See https://ast-grep.github.io/guide/scan-project.html
➜ ast-grep-learning git:(main) ✗ sg new
No sgconfig.yml found. Creating a new ast-grep project...
> Where do you want to have your rules? rules
> Do you want to create rule tests? Yes
> Where do you want to have your tests? rule-tests
> Do you want to create folder for utility rules?

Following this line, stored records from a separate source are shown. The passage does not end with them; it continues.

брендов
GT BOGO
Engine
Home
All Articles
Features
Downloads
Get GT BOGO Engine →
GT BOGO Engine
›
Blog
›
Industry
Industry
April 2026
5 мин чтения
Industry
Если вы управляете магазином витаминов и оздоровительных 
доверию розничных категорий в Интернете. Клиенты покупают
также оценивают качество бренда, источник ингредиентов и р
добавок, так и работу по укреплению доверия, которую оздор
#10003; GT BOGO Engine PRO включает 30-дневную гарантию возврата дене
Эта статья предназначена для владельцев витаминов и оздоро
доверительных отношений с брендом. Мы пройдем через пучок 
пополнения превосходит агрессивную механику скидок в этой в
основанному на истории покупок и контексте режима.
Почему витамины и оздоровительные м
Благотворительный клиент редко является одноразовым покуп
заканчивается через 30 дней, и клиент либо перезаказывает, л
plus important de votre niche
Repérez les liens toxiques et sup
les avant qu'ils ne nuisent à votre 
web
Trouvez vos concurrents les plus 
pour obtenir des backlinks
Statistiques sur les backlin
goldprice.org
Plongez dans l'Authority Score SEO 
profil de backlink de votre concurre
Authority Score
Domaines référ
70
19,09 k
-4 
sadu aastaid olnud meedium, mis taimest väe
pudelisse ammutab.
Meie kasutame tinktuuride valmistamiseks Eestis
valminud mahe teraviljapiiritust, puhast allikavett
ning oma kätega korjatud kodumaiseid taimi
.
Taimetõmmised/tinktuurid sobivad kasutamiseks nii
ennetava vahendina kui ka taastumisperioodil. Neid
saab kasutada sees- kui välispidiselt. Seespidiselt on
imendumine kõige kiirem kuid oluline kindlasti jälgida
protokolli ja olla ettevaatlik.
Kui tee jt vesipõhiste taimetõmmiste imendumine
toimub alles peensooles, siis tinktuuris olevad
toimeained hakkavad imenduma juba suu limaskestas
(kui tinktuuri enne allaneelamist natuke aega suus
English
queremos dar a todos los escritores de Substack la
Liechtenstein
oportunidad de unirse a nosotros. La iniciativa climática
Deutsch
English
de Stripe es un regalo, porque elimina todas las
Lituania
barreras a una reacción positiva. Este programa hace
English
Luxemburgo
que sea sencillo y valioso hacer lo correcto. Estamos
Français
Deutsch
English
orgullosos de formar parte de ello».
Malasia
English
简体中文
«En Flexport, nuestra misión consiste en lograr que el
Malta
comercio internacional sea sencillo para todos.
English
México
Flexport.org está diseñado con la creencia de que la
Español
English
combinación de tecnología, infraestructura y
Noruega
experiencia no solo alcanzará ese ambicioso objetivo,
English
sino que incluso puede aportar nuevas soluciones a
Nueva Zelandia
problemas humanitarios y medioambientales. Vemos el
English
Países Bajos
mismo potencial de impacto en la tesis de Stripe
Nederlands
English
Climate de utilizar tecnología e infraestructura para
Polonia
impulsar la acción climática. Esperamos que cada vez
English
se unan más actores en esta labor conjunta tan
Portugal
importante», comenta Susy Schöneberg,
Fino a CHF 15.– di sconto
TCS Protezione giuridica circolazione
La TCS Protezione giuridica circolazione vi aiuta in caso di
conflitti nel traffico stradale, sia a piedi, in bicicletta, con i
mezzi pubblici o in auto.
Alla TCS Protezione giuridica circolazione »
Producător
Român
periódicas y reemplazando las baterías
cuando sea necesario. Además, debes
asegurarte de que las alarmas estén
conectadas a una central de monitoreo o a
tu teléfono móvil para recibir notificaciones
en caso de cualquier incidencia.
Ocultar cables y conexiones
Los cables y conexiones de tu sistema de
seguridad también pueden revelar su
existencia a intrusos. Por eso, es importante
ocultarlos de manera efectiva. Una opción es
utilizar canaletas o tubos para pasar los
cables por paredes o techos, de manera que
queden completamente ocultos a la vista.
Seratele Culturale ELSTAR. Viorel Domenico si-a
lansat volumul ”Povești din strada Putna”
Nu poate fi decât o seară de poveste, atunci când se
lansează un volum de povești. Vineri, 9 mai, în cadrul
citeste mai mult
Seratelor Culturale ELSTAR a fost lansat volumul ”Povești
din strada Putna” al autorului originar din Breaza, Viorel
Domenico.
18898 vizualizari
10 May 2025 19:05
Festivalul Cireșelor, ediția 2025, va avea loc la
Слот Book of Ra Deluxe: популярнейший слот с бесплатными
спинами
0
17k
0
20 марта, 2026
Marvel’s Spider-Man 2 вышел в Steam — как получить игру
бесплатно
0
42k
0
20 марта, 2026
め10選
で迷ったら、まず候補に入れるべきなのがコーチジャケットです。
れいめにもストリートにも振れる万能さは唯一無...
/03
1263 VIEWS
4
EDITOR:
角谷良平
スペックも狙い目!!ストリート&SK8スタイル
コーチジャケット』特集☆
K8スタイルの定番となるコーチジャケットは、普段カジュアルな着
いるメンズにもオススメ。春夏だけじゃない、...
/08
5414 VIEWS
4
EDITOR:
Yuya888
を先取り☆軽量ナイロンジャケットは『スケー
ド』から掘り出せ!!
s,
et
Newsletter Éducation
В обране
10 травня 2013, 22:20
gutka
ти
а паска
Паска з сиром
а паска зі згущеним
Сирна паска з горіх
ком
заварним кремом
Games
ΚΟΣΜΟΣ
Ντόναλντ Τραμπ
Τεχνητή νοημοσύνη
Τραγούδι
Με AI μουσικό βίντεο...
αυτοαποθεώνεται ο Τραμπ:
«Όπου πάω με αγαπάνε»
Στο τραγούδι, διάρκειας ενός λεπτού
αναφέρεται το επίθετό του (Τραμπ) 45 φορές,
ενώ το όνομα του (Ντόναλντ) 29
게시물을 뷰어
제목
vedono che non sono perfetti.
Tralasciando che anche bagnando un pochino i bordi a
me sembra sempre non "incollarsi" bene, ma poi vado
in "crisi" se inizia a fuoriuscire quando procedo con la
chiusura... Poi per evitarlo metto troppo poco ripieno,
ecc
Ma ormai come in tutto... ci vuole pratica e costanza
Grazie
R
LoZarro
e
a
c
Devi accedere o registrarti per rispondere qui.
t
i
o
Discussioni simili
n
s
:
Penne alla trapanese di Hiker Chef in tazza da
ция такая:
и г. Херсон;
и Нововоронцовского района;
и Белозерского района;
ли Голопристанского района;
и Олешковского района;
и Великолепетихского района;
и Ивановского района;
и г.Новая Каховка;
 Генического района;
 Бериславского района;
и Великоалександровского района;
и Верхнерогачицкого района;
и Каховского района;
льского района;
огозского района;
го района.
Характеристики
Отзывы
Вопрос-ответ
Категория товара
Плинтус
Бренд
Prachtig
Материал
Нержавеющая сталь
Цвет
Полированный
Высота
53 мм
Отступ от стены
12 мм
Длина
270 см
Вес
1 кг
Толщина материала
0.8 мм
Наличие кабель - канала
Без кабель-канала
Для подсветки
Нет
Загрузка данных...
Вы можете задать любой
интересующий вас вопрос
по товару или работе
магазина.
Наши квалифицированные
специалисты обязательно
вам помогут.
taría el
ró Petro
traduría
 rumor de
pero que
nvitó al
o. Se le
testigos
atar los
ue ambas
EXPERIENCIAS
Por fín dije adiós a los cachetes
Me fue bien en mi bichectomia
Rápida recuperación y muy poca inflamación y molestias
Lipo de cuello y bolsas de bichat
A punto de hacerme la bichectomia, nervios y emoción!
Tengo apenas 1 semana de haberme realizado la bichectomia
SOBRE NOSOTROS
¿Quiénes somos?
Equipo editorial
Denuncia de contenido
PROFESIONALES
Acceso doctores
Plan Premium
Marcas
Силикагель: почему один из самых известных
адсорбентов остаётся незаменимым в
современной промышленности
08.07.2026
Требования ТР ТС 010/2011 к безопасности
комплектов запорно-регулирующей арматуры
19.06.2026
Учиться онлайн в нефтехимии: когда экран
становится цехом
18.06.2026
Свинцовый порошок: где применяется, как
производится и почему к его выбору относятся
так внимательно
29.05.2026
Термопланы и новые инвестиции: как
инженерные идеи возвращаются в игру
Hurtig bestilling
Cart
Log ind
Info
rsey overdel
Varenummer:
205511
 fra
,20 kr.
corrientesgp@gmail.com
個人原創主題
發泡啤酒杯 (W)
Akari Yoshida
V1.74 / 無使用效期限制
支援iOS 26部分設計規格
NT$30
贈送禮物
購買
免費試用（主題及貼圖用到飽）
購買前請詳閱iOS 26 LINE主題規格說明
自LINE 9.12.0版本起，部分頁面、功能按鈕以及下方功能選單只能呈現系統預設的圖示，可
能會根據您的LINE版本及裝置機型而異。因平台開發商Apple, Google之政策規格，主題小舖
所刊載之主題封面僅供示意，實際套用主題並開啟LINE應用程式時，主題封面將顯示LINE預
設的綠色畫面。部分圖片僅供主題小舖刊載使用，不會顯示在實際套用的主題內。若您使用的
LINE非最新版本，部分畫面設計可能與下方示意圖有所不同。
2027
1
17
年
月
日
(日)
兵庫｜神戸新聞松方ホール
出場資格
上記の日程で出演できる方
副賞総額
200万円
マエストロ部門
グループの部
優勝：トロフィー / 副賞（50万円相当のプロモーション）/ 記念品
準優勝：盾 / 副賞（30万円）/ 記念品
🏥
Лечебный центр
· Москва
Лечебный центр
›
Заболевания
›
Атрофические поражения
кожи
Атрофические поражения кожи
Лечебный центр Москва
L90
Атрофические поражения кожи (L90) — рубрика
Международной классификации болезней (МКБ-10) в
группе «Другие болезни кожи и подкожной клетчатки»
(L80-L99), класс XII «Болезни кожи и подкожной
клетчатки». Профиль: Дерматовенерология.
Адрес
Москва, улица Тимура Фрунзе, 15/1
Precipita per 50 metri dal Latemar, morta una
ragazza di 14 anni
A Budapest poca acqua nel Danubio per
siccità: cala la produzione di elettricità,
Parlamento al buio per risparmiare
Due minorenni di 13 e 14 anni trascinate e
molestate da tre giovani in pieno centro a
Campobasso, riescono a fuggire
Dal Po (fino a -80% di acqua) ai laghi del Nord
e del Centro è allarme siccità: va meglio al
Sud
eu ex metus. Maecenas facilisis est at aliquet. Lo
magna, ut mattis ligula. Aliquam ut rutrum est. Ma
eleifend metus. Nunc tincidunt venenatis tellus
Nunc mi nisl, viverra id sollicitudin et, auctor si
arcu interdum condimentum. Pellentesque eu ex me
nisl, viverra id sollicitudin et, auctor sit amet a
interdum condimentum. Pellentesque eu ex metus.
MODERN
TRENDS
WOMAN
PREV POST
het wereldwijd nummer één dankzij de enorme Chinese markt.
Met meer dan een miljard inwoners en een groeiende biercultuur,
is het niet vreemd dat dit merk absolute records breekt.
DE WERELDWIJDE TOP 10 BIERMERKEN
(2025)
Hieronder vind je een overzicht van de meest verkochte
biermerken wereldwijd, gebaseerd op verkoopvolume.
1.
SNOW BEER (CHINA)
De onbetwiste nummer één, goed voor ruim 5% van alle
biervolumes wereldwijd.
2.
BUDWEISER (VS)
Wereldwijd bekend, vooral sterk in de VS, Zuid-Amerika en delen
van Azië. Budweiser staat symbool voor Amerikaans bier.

Yes
> Where do you want to have your utilities? utils
Your new ast-grep project has been created!
➜ ast-grep-learning git:(main) ✗ sg new rule
> What is your rule's name? no-eval
> Choose rule's language JavaScript
Created rules at ././rules/no-eval.yml
> Do you also need to create a test for the rule? Yes
Created test at ./rule-tests/no-eval-test.yml
➜ ast-grep-learning git:(step2) ✗ cat test.js
let operation = process.argv[2] || '+';
let numbers = [2, 3];
if (process.argv.length > 3) numbers = process.argv.slice(3);
let code = numbers.join(operation);
console.log(code);
let result = eval(code);
console.log(result);
➜ ast-grep-learning git:(step2) ✗ sg scan
error[no-eval]: Do not use eval! Dangerous! Hazardous! Perilous!
┌─ ./test.js:7:14
│
7 │ let result = eval(code);
│ ^^^^^^^^^^
Error: 1 error(s) found in code.
Help: Scan succeeded and found error level diagnostics in the codebase.